Un gruppo di ricercatori brasiliani ha tracciato la prima mappa di una rete stradale fantasma che non compare in nessun documento ufficiale del paese. La cartina indica tutte le stra­de abusive che attraversano l'Amazzo­nia. Lo studio è stato realizzato dall'Isti­tuto Per l'Uomo e l'Ambiente in Amazzo­nia (Imazon), uno dei principali centri di ricerca della regione. I risultati otte­nuti rivelano l'esistenza di una rete di strade illegali due volte e mezzo più estesa di quella riconosciuta dalle autorità e, fatto ancora più grave, ricavata in gran parte sui terreni dello stato.

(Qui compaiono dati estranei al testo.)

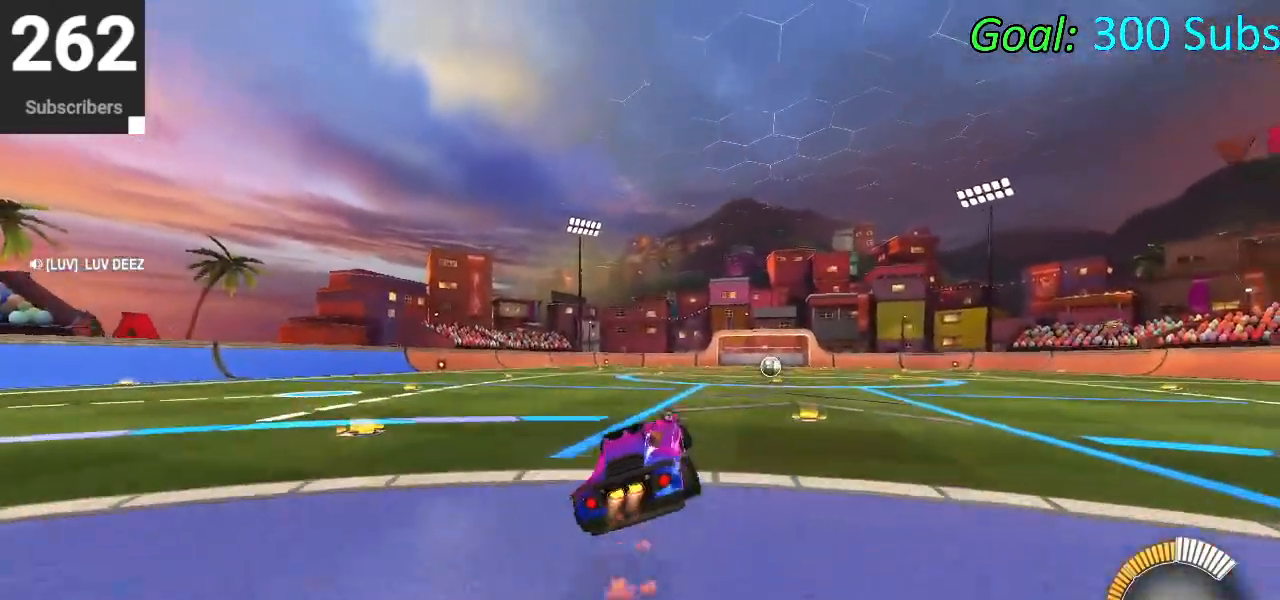
{"buttons": [], "left_stick": "up-right", "right_stick": "center", "events": [[50, "CIRCLE", "up"], [100, "left_stick", "up-right"], [250, "R2", "up"], [317, "L1", "up"]]}
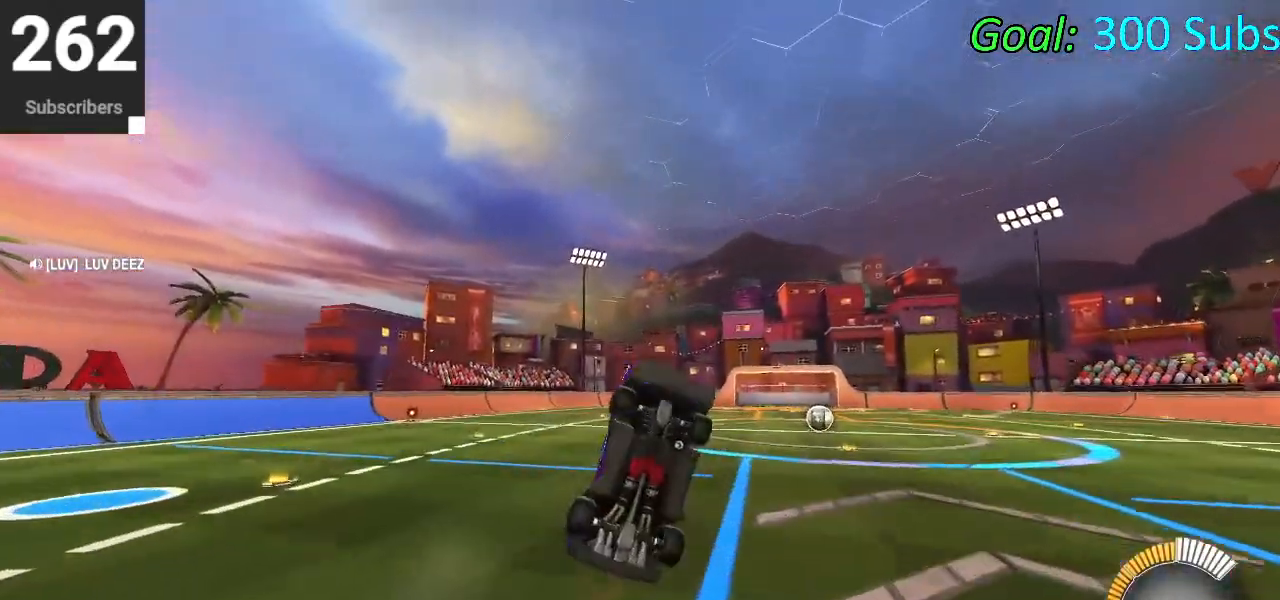
{"buttons": ["CROSS"], "left_stick": "down-right", "right_stick": "center", "events": [[300, "CROSS", "down"], [300, "left_stick", "down"], [433, "left_stick", "down-right"]]}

Le piste clandestine favoriscono la distruzione della foresta e l'appropriazione indebita delle sue risorse naturali, prima tra tutte il legname.

Attraverso le immagini satellitari, i ricercatori hanno individuato la presen­za di un reticolato di 173.023 chilometri di strade abusive lungo i margini della foresta amazzonica. A queste bisogna aggiungere le tante diramazioni illegali lungo la strada Transamazzonica e la Br-163 che collega Cuiabá a Santarém. Lo studio mostra inoltre che il 90 per cento della rete stradale fantasma in Amazzonia si concentra negli stati del Mato Grosso, del Pará e di Rondônia. Il suo ritmo di crescita è impressionante: secondo alcune stime, aumenta ogni anno di 1.890 chilometri.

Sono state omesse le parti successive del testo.